Islandia w pigułce – rowerowe wyzwanie. Wiedziałem od początku – to nie będzie niedzielna przejażdżka do lasu. Nastawiałem się na trud i ziąb…
Islandia miała być rowerowym wyzwaniem. Wiedziałem od początku, że to nie będzie niedzielna przejażdżka do lasu. Nastawiałem się na trud, deszcz, ziąb i niewygody, ale jednocześnie zapierające dech w piersiach widoki, krystalicznie czystą wodę i piękną przyrodę.
Opisując 3-tygodniowy, rowerowy objazd Islandii, zacznę od wpisu, który będzie streszczeniem tego, co okazało się najistotniejsze podczas tej wyprawy i zapadło mi najbardziej w pamięć. Ponieważ przemierzam świat na jednośladzie napędzanym wyłącznie siłą własnych mięśni, będzie to, jak zazwyczaj, subiektywne spojrzenie niezależnego rowerzysty obozującego wszędzie tam, gdzie „matka natura” pozwoli i nie płacącego za noclegi.
Wyspa objawiła się jako bardzo ciekawe i kontrastowe miejsce na mapie świata. Z jednej strony piękna, czysta, kolorowa, niby bezpieczna, z drugiej – pochmurna, szara i zdradliwa. Niby zimna, ale zarazem gorąca, niby słabo zaludniona, a jednak tłumnie oblegana przez turystów, niby czysta, a zatruwana przez mnóstwo ogromnych, amerykańskich aut wypożyczanych przez przyjezdnych.
Jeszcze zanim tam dotarliśmy znajoma z grupy facebook’owej ostrzegała nas przed islandzkim wiatrem. Mówiła: „czasem tak mocno wieje, że ludzie boją się otwierać nawet na chwilę drzwi od aut, aby im ich nie pourywało”. Ktoś ponoć znalazł kiedyś trampolinę z ogródka u siebie na balkonie. Myślałem: co tam, wiatr to nic w porównaniu ze spaniem w górach i ogrodach Armenii, gdzie pełzają monstrualne żmije i chodzą duże, niebezpieczne pająki, a nocą wyją szakale. Jednak się myliłem. Różnica polega na tym, że ciekawskie zwierzę podchodzi i najczęściej odchodzi, a wiatr na Islandii, gdy się zerwie, potrafi wiać z jednakową, ogromną siłą np. przez całą dobę, ani na chwilę nie ustając. Nie miałem namiotu wysokogórskiego, o profilu aerodynamicznym. Miałem swoją zwykłą jedynkę dwusekundową w kształcie beczki. A jednak – wytrzymała wiatr wiejący ze stałą prędkością 35km/h, w porywach – do 50. Ten żywioł jest jeszcze bardziej niebezpieczny na drodze. Potrafił podrywać nieobciążony przód roweru i spychać go na pobocze. Najgorzej jest wtedy, gdy jest to przeciwległe pobocze, a z naprzeciwka jadą auta albo, gdy szosa wije się po stromych zboczach. Nie raz najadłem się strachu, miałem serce w gardle, nie było jak i gdzie się zatrzymać, bo wówczas taki poryw momentalnie przewrócił by mnie z rowerem. Dookoła najczęściej pustka – zero drzew, krzaków, budynków – po prostu porosła mchami tundra. Wiatr ten był niewątpliwie rzeczą, którą zapamiętałem najbardziej. Na szczęście w trakcie 3 tygodni trwania wyprawy, coś takiego miało miejsce tylko przez 3 dni. Na ogół wiatry wiały codziennie, były silne, zatrzymujące w miejscu, nawet gdy się jechało z górki, ale nie stanowiły takiego zagrożenia, tzn. nie porywały z drogi.

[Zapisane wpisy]
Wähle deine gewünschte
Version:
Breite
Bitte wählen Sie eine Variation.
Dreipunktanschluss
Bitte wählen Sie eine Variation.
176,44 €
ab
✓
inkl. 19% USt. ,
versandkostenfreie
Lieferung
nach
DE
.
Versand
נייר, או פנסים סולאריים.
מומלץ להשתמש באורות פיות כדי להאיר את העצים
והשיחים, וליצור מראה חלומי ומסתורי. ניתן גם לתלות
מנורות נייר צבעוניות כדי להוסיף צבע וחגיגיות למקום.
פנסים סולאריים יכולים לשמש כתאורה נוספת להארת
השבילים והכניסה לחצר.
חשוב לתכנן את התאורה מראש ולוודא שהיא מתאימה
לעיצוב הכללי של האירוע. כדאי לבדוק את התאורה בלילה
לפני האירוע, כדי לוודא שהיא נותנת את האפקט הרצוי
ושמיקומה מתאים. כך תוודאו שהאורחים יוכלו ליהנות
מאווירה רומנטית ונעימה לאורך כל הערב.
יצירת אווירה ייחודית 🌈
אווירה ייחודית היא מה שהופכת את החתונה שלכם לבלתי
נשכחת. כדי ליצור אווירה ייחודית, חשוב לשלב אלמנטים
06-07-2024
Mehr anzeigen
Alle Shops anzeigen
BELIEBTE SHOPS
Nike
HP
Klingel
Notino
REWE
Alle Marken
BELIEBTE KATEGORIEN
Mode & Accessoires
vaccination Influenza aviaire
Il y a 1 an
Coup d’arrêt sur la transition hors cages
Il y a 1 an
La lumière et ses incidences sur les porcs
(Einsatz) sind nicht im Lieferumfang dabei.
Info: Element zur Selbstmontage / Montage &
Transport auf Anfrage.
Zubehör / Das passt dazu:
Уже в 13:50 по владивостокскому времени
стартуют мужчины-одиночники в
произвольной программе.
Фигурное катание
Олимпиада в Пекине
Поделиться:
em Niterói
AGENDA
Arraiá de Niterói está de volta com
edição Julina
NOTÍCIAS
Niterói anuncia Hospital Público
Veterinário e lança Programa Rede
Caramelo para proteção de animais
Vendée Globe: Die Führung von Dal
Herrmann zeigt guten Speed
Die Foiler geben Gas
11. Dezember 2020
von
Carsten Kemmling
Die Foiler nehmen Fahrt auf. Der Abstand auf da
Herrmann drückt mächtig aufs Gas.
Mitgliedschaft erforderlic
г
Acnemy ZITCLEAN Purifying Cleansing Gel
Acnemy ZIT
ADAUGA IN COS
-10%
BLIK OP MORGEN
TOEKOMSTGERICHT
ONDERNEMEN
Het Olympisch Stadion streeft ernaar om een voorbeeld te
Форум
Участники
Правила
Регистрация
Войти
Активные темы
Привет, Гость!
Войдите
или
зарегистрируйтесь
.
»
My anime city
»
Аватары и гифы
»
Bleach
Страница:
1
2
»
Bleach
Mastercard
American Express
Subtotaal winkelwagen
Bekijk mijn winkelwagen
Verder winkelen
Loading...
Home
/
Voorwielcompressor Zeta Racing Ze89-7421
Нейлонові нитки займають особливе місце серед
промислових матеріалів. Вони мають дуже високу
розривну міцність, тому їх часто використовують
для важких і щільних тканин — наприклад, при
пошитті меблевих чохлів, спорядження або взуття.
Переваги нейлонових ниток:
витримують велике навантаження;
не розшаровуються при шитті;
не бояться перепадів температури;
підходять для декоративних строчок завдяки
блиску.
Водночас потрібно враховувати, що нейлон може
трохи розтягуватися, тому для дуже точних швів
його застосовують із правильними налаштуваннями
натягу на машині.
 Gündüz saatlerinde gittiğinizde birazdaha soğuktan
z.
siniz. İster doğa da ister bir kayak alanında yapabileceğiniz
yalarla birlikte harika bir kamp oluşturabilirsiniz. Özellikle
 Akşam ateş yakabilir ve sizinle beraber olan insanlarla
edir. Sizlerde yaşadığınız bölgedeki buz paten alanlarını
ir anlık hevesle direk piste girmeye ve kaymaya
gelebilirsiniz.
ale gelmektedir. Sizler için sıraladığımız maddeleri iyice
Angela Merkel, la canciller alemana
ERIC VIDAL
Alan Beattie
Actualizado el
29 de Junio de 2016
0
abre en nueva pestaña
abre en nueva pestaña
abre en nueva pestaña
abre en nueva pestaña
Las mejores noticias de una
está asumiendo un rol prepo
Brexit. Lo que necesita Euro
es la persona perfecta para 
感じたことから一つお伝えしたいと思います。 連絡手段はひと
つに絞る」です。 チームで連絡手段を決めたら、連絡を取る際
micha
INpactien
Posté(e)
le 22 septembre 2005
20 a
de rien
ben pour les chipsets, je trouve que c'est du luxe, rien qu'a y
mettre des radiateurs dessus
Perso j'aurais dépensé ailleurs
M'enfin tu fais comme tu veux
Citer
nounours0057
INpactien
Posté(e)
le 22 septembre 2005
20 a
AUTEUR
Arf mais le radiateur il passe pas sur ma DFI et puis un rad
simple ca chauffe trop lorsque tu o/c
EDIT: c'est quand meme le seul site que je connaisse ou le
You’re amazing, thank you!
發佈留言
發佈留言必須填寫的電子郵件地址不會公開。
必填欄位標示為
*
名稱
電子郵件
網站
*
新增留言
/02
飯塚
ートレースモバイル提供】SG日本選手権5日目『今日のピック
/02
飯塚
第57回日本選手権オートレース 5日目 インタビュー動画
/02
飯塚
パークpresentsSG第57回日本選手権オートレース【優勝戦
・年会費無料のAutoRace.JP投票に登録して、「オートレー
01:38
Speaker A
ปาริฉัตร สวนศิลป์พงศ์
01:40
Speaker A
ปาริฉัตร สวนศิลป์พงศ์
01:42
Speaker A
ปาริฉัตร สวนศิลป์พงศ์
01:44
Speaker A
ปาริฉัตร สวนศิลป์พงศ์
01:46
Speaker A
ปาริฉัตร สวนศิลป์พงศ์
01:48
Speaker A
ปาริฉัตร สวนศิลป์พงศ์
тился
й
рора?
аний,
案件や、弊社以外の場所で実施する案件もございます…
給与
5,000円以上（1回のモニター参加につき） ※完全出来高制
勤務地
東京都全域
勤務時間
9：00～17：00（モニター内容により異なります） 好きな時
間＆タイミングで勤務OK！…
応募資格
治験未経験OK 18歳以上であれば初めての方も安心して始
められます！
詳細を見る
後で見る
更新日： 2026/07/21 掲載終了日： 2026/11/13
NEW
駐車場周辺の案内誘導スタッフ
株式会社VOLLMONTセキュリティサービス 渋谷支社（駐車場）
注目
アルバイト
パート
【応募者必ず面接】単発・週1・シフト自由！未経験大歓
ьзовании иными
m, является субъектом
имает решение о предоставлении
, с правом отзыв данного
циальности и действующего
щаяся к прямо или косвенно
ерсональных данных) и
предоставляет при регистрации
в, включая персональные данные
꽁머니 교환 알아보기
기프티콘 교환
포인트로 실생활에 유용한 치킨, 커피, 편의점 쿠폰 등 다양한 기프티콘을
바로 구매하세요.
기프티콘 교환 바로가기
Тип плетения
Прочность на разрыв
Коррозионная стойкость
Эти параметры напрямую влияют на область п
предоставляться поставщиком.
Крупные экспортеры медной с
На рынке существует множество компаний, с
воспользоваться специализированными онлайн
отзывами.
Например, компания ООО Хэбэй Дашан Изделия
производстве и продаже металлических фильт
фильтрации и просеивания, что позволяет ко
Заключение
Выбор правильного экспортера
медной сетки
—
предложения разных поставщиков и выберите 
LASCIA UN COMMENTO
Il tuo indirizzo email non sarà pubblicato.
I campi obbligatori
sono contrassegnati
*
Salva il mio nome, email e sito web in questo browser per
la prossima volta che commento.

▸ ZESTAW ZADAŃ:
- a) Wymień wszystkie zwierzęta, które tekst o rowerowej wyprawie na Islandię wiąże ze spaniem w górach i ogrodach Armenii.
- b) Dopisz dalszą część tekstu o rowerowej wyprawie na Islandię, zaczynając od miejsca, w którym się kończy.
Wpisy nie mają żadnego związku z tekstem o rowerowej wyprawie na Islandię.

▸ ODPOWIEDZI:
- a)
- monstrualne żmije
- duże, niebezpieczne pająki
- szakale

- b)
Drogi. Kiedy już jesteśmy przy drogach, a w zasadzie jednej, głównej drodze, która oplata wyspę, to muszę przestrzec, że jest niebezpiecznie. Nieszeroka szosa, a ruch jak na autostradzie – do połowy wysypy na północ i do połowy na południe poczynając od Reykjaviku. Czyli wschód wyspy jest mniej odwiedzany przez turystów i tam jest bezpieczniej. Kierowcy raczej nie liczą się z rowerzystami, a zwłaszcza ci za kółkiem samochodów ciężarowych i autobusów. Jeżdżą z prędkościami autostradowymi, a wyprzedzanie rowerzysty, gdy z naprzeciwka jedzie auto i nie zachowywanie tym samym bezpiecznej odległości od roweru, to standard. Bywa wiele niebezpiecznych sytuacji. Dodatkowo fakt, iż w większości są to szerokie, amerykańskie samochody terenowe, niekiedy „monstra” z przyczepami i kampery, nie ułatwia objuczonemu rowerzyście życia w czasie podróży.
Ciekawie działo się wówczas, gdy padał deszcz (a padał bardzo często) i z naprzeciwka jechał z dużą prędkością autobus albo „tir”. Wówczas nawet po deszczu, gdy ciuchy zdążyły już trochę podeschnąć, taki pojazd niósł dosłownie chmurę wody z szosy. Było to jak kąpiel pod prysznicem, co w warunkach wiatru i przeciętnej temperatury, jakichś 12-13 stopni, do przyjemnych nie należało.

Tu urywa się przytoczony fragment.